Les débuts à Gagarine sont tout autres, pour Yvette, chef de projet et bénévole dans une compagnie de théâtre du quartier : « Je  suis arrivée en 1999. Je trouvais l’immeuble pas beau, sale. J’ai vécu mon arrivée, ici, comme une mise à l’index. Je n’avais pas le choix, j’avais des problèmes financiers. Mes débuts ont été très difficiles. » Et pourtant, l’atmosphère particulière des immeubles, l’ambiance « familiale» des lieux finissent par convaincre la comédienne de s’investir pleinement dans les combats quotidiens de Gagarine. La cité est alors ravagée par un taux de chômage massif, conséquence en particulier de la fermeture des imprimeries d’Ivry, qui faisaient vivre de nombreuses familles. L’aventure du court-métrage a changé pour de nombreux désenchantés leur regard sur l’esthétique de Gagarine : « Je dois dire que je trouve la barre beaucoup moins moche qu’avant !  Les réalisateurs ont réussi à mettre du rêve, de la poésie, dans des lieux qui ne s’y prêtaient pas du tout ! »

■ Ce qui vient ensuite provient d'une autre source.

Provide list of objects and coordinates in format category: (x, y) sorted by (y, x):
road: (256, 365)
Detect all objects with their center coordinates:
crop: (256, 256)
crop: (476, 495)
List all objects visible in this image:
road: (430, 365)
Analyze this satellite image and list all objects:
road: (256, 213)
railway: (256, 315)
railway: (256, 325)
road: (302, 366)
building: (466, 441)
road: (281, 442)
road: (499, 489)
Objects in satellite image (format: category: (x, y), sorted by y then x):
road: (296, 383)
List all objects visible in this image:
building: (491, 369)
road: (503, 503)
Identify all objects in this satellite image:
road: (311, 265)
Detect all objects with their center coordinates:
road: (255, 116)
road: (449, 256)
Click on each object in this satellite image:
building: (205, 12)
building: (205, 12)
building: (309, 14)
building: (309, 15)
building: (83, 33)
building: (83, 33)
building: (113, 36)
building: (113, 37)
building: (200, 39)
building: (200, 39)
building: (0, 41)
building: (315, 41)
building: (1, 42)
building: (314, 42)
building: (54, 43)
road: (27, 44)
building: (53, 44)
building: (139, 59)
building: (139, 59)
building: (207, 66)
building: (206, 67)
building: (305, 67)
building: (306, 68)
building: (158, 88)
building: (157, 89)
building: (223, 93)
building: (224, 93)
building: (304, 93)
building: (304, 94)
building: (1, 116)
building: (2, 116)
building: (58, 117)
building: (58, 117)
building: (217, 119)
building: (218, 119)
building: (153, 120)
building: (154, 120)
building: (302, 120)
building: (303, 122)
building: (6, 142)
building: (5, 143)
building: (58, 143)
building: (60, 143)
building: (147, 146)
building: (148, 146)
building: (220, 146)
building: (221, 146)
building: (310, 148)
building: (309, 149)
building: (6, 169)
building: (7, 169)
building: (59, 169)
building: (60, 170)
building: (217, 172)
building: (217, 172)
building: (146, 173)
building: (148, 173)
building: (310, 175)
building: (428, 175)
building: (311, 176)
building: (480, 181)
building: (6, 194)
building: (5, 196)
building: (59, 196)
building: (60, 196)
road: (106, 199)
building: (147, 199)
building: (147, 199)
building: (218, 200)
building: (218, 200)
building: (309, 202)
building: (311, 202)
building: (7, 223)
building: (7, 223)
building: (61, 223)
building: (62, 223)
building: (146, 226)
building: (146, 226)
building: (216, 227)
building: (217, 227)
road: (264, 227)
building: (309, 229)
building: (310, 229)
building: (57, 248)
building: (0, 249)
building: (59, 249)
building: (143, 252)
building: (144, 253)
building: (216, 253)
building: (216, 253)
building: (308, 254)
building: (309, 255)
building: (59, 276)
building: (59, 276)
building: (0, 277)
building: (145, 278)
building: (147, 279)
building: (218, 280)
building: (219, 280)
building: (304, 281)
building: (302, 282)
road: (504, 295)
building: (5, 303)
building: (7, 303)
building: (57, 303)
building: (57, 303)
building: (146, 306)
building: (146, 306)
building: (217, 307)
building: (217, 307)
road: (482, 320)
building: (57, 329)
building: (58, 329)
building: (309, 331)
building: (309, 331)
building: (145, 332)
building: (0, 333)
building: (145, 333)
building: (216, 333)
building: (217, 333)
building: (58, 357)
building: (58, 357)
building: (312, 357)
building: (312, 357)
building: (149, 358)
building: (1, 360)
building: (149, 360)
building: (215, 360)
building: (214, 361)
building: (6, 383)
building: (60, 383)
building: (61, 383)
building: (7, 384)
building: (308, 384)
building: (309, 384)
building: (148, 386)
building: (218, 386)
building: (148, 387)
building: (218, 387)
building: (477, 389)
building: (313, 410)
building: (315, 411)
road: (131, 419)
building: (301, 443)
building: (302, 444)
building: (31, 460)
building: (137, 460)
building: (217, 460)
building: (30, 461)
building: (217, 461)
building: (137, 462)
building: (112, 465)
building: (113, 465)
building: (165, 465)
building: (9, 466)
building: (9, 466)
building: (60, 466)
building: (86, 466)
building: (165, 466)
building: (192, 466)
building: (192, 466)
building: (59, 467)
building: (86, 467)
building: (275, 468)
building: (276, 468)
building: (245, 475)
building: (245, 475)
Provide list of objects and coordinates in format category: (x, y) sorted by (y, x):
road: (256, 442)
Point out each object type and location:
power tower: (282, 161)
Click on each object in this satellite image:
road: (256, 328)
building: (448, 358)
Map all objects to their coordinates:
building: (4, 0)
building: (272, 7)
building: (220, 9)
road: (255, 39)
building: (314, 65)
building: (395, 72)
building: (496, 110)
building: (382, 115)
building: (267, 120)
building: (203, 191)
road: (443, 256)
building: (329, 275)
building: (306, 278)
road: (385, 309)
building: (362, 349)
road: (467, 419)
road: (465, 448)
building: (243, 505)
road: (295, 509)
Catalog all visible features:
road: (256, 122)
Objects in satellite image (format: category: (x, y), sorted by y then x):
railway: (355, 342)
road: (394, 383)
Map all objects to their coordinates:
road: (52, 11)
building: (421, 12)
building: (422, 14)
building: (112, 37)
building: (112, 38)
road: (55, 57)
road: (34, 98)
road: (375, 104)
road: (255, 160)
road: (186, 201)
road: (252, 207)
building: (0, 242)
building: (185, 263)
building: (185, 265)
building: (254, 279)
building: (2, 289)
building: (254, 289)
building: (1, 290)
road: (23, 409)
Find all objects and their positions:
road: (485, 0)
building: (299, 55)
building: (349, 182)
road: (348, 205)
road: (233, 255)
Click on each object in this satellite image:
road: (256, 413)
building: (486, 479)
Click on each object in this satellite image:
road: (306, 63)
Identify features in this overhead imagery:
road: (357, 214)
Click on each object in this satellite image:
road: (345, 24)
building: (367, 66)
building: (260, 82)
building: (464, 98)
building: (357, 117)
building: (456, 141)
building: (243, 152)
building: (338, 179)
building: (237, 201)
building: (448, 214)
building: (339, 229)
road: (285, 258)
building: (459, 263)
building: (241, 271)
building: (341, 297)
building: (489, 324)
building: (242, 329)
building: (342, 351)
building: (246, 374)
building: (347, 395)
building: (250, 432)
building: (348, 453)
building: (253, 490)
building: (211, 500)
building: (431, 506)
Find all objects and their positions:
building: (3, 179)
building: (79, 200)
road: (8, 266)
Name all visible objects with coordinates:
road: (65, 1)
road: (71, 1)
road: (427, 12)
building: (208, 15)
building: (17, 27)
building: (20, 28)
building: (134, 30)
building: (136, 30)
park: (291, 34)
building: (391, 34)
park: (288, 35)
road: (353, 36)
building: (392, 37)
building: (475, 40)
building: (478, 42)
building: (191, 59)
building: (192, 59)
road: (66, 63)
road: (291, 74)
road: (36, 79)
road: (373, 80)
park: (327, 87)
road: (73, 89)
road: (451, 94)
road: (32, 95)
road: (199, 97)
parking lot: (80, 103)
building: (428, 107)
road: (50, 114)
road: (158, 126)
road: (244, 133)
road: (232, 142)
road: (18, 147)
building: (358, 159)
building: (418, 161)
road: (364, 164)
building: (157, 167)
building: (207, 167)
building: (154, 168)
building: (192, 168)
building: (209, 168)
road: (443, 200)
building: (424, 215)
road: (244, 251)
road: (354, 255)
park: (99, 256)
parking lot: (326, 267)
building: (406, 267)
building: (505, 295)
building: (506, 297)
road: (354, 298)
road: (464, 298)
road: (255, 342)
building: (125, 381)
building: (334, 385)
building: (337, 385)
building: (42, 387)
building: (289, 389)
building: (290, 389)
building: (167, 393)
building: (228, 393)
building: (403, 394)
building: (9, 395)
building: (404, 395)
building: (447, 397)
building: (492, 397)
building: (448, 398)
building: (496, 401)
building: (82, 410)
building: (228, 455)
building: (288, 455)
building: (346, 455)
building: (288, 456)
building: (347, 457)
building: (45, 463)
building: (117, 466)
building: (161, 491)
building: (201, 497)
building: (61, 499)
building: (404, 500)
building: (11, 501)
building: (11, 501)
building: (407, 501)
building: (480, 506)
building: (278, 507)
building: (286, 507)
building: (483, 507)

Le vaisseau du 94 avec ses 377 logements, doit être démoli, d’ici trois ans, conclusion d’un projet sans cesse repoussé depuis 10 ans. Le court-métrage évoque, avec pudeur, l’angoisse et la nostalgie de ces habitants, et la grande inconnue du relogement. Selon les derniers chiffres de l’Agence Nationale pour la Rénovation Urbaine (ANRU), 147 815 logements sont programmés pour être détruits, sur tout le territoire français. A Gagarine, aux interrogations pratiques d’un déménagement nécessaire, se mêle la tristesse d’une séparation, l’éparpillement inévitable de ‘l’esprit Gagarine’ dans de nouveaux logements, aux quatre coins d’Ivry-sur-Seine: « Le bâtiment part en lambeaux. Il n’y a pas le choix, il faut partir. Mais on est triste de se quitter. Moi personnellement, je redoute de me retrouver, perdue, anonyme parmi d’autres, dans un immeuble qui n’aura pas la  même flamme qu’ici», soupire Yvette. En attendant, Gagarine les réunit pour une dernière odyssée vers les astres.

* Le court-métrage est disponible dans son intégralité sur la plate-forme Vimeo jusqu’au 15 juillet, ainsi que les films des autres lauréats, Feuilles de printemps de Stéphane Ly-Cuong,  La nuit, tous les chats sont roses de Guillaume Renusson.